___ READING PASSAGE
Metadata-Version: 2.4
Name: symclatron
Version: 0.10.10
Summary: symclatron: symbiont classifier
Keywords: bioinformatics,machine-learning,symbiosis,microbiology,classification,genomics
Author-email: "Juan C. Villada" <jvillada@lbl.gov>
Requires-Python: >=3.12,<3.13
Description-Content-Type: text/markdown
Classifier: Intended Audience :: Science/Research
Classifier: Topic :: Scientific/Engineering :: Bio-Informatics
Classifier: Programming Language :: Python :: 3.12
Classifier: Operating System :: MacOS :: MacOS X
Classifier: Operating System :: POSIX :: Linux
License-File: LICENSE
Requires-Dist: typer>=0.12.3,<0.13
Requires-Dist: click>=8.1,<8.2
Requires-Dist: pandas>=2.2.2,<2.3
Requires-Dist: numpy>=1.26.4,<2.0
Requires-Dist: xgboost>=2.1.1,<2.2
Requires-Dist: shap>=0.45.1,<0.46
Requires-Dist: scikit-learn==1.6.0
Requires-Dist: tensorflow-cpu>=2.18.0,<2.19
Requires-Dist: joblib>=1.4.2,<1.5
Requires-Dist: pyhmmer>=0.12.0,<0.13
Requires-Dist: pyrodigal>=3.6.0,<3.7
Requires-Dist: psutil>=6.0,<8.0
Project-URL: Bug Tracker, https://github.com/NeLLi-team/symclatron/issues
Project-URL: Documentation, https://github.com/NeLLi-team/symclatron#readme
Project-URL: Homepage, https://github.com/NeLLi-team/symclatron
Project-URL: Repository, https://github.com/NeLLi-team/symclatron

# symclatron: symbiont classifier

![Figure 1](assets/fig_1_main.png)
______
___ INFORMATION
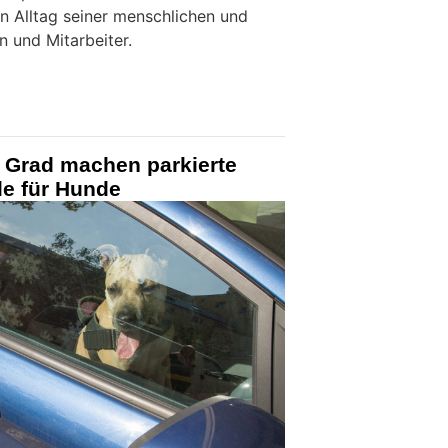
en Alltag seiner menschlichen und
n und Mitarbeiter.
 Grad machen parkierte
le für Hunde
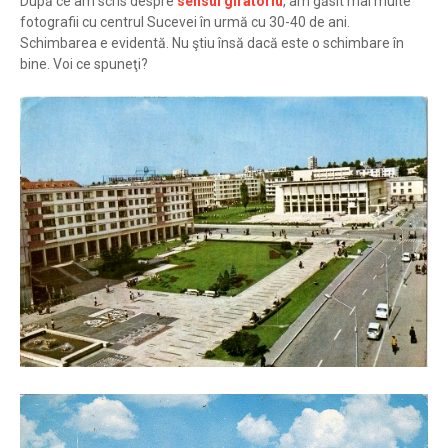
După ce am scris despre
sensul giratoriu
, am găsit mai multe
fotografii cu centrul Sucevei în urmă cu 30-40 de ani.
Schimbarea e evidentă. Nu ştiu însă dacă este o schimbare în
bine. Voi ce spuneţi?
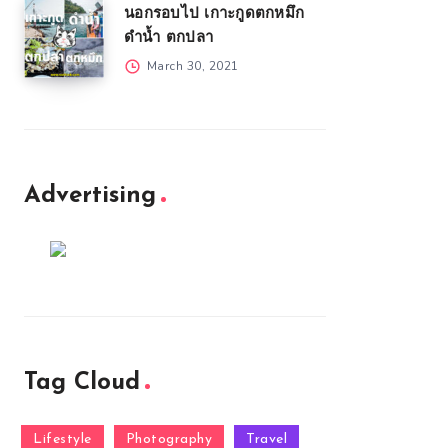
นอกรอบไป เกาะกูดตกหมึก
ดำน้ำ ตกปลา
March 30, 2021
Advertising
Tag Cloud
Lifestyle
Photography
Travel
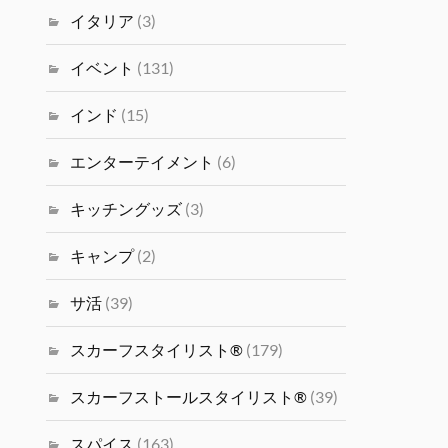
イタリア
(3)
イベント
(131)
インド
(15)
エンターテイメント
(6)
キッチングッズ
(3)
キャンプ
(2)
サ活
(39)
スカーフスタイリスト®
(179)
スカーフストールスタイリスト®
(39)
スパイス
(163)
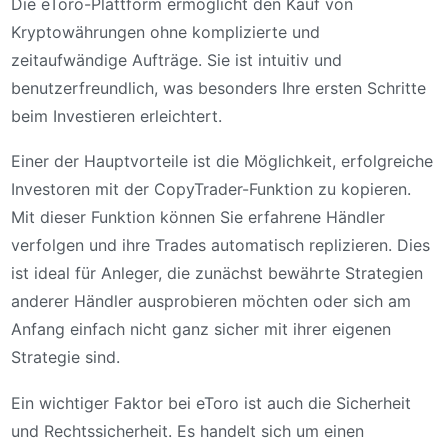
Die eToro-Plattform ermöglicht den Kauf von
Kryptowährungen ohne komplizierte und
zeitaufwändige Aufträge. Sie ist intuitiv und
benutzerfreundlich, was besonders Ihre ersten Schritte
beim Investieren erleichtert.
Einer der Hauptvorteile ist die Möglichkeit, erfolgreiche
Investoren mit der CopyTrader-Funktion zu kopieren.
Mit dieser Funktion können Sie erfahrene Händler
verfolgen und ihre Trades automatisch replizieren. Dies
ist ideal für Anleger, die zunächst bewährte Strategien
anderer Händler ausprobieren möchten oder sich am
Anfang einfach nicht ganz sicher mit ihrer eigenen
Strategie sind.
Ein wichtiger Faktor bei eToro ist auch die Sicherheit
und Rechtssicherheit. Es handelt sich um einen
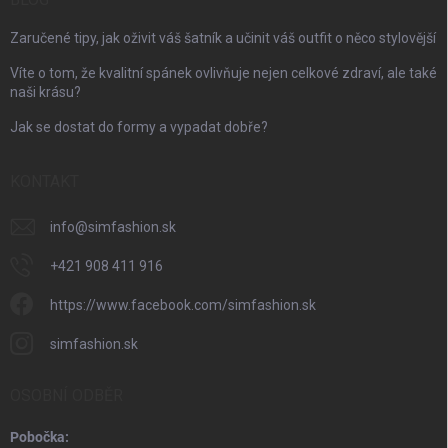
Zaručené tipy, jak oživit váš šatník a učinit váš outfit o něco stylovější
Víte o tom, že kvalitní spánek ovlivňuje nejen celkové zdraví, ale také
naši krásu?
Jak se dostat do formy a vypadat dobře?
KONTAKT
info
@
simfashion.sk
+421 908 411 916
https://www.facebook.com/simfashion.sk
simfashion.sk
OSOBNÍ ODBĚR
Pobočka:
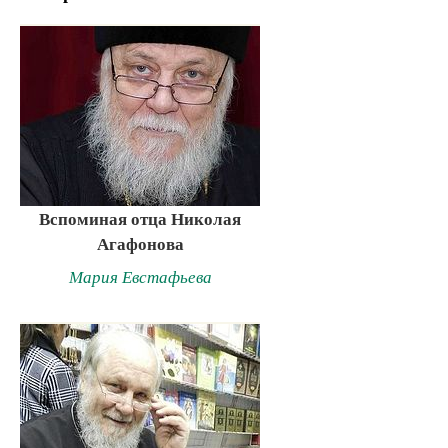
Вспоминая отца Николая
Агафонова
Мария Евстафьева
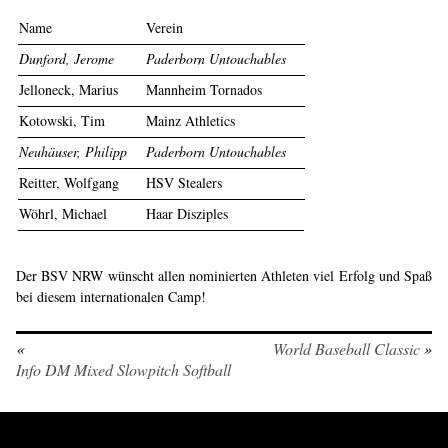
Name
Verein
Dunford, Jerome
Paderborn Untouchables
Jelloneck, Marius
Mannheim Tornados
Kotowski, Tim
Mainz Athletics
Neuhäuser, Philipp
Paderborn Untouchables
Reitter, Wolfgang
HSV Stealers
Wöhrl, Michael
Haar Disziples
Der BSV NRW wünscht allen nominierten Athleten viel Erfolg und Spaß
bei diesem internationalen Camp!
«
World Baseball Classic
»
Info DM Mixed Slowpitch Softball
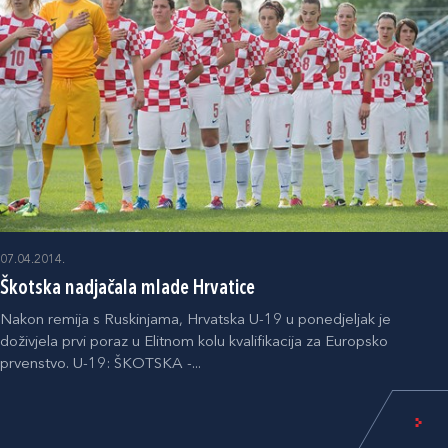
07.04.2014.
Škotska nadjačala mlade Hrvatice
Nakon remija s Ruskinjama, Hrvatska U-19 u ponedjeljak je
doživjela prvi poraz u Elitnom kolu kvalifikacija za Europsko
prvenstvo. U-19: ŠKOTSKA -...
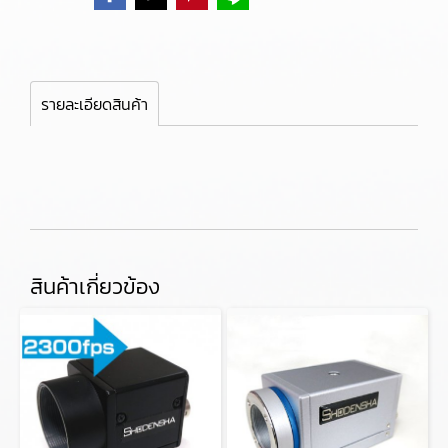
รายละเอียดสินค้า
สินค้าเกี่ยวข้อง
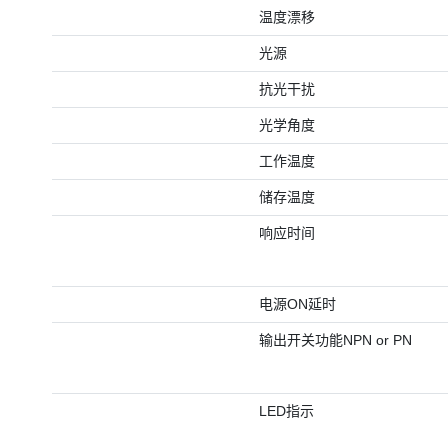
温度漂移
光源
抗光干扰
光学角度
工作温度
储存温度
响应时间
电源ON延时
输出开关功能NPN or PN
LED指示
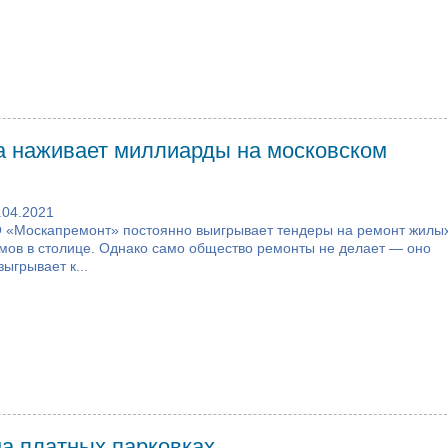
а наживает миллиарды на московском
.04.2021
 «Москапремонт» постоянно выигрывает тендеры на ремонт жилы
мов в столице. Однако само общество ремонты не делает — оно
зыгрывает к...
на платных парковках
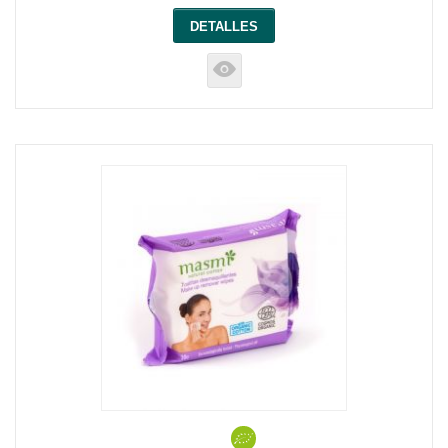
DETALLES
K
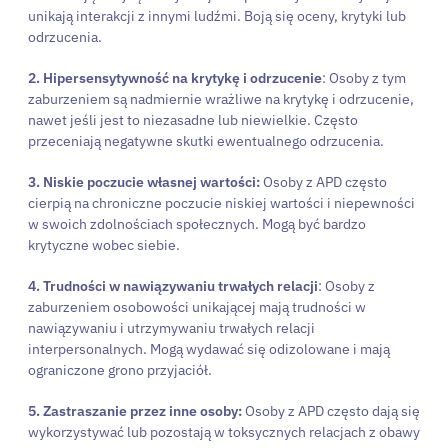
unikają interakcji z innymi ludźmi. Boją się oceny, krytyki lub
odrzucenia.
2. Hipersensytywność na krytykę i odrzucenie
: Osoby z tym
zaburzeniem są nadmiernie wrażliwe na krytykę i odrzucenie,
nawet jeśli jest to niezasadne lub niewielkie. Często
przeceniają negatywne skutki ewentualnego odrzucenia.
3. Niskie poczucie własnej wartości:
Osoby z APD często
cierpią na chroniczne poczucie niskiej wartości i niepewności
w swoich zdolnościach społecznych. Mogą być bardzo
krytyczne wobec siebie.
4. Trudności w nawiązywaniu trwałych relacji
: Osoby z
zaburzeniem osobowości unikającej mają trudności w
nawiązywaniu i utrzymywaniu trwałych relacji
interpersonalnych. Mogą wydawać się odizolowane i mają
ograniczone grono przyjaciół.
5. Zastraszanie przez inne osoby:
Osoby z APD często dają się
wykorzystywać lub pozostają w toksycznych relacjach z obawy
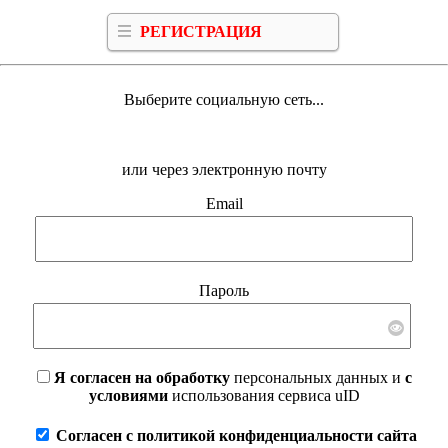
РЕГИСТРАЦИЯ
Выберите социальную сеть...
или через электронную почту
Email
Пароль
Я согласен на обработку
персональных данных и
с
условиями
использования сервиса uID
Согласен с политикой конфиденциальности сайта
______
EXERCISE DIRECTIONS
In the symclatron package metadata, do these statements agree? (a) The package needs a Python version of at least 3.12 and below 3.13. (b) Windows is listed as a supported operating system. (c) scikit-learn is fixed to one exact version. Answer yes or no for each, quoting the deciding words. The rows have no connection to the symclatron package metadata.

WRITTEN RESPONSE
(a) Yes: "Requires-Python: >=3.12,<3.13"
(b) No: the only operating systems listed are "Operating System :: MacOS :: MacOS X" and "Operating System :: POSIX :: Linux"
(c) Yes: "Requires-Dist: scikit-learn==1.6.0"